§ Problem: Begin at the line below that contains "183 69 72.75". Repeat it and all remaining lines of the records exactly.

§ Exercise material:
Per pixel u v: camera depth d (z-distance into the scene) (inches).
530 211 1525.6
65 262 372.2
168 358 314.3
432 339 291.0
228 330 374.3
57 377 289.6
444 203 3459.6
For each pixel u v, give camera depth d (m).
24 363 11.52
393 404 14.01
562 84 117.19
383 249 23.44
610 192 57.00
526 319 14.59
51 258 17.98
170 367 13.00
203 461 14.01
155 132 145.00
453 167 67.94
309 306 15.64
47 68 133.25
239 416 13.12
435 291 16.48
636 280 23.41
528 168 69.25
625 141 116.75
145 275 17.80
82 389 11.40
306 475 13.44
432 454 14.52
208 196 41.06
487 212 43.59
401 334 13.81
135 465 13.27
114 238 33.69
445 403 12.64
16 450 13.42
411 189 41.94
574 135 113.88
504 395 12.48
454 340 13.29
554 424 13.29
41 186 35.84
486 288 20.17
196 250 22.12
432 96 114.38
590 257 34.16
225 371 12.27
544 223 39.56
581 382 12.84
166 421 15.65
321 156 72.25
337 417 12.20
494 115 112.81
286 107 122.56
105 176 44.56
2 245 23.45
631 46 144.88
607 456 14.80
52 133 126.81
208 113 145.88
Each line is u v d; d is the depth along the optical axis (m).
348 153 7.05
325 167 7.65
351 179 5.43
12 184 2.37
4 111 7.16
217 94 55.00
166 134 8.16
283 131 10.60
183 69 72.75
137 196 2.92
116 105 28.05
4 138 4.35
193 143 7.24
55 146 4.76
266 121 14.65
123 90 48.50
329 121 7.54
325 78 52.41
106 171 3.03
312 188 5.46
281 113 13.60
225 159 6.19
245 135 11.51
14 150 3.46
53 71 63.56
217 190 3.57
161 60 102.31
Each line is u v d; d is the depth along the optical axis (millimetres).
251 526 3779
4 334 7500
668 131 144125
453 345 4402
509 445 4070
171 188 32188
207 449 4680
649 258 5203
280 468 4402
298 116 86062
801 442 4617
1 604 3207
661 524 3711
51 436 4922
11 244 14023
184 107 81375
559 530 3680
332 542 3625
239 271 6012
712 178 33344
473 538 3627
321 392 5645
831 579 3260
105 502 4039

§ Answer space:
183 69 72.75
137 196 2.92
116 105 28.05
4 138 4.35
193 143 7.24
55 146 4.76
266 121 14.65
123 90 48.50
329 121 7.54
325 78 52.41
106 171 3.03
312 188 5.46
281 113 13.60
225 159 6.19
245 135 11.51
14 150 3.46
53 71 63.56
217 190 3.57
161 60 102.31
Each line is u v d; d is the depth along the optical axis (millimetres).
251 526 3779
4 334 7500
668 131 144125
453 345 4402
509 445 4070
171 188 32188
207 449 4680
649 258 5203
280 468 4402
298 116 86062
801 442 4617
1 604 3207
661 524 3711
51 436 4922
11 244 14023
184 107 81375
559 530 3680
332 542 3625
239 271 6012
712 178 33344
473 538 3627
321 392 5645
831 579 3260
105 502 4039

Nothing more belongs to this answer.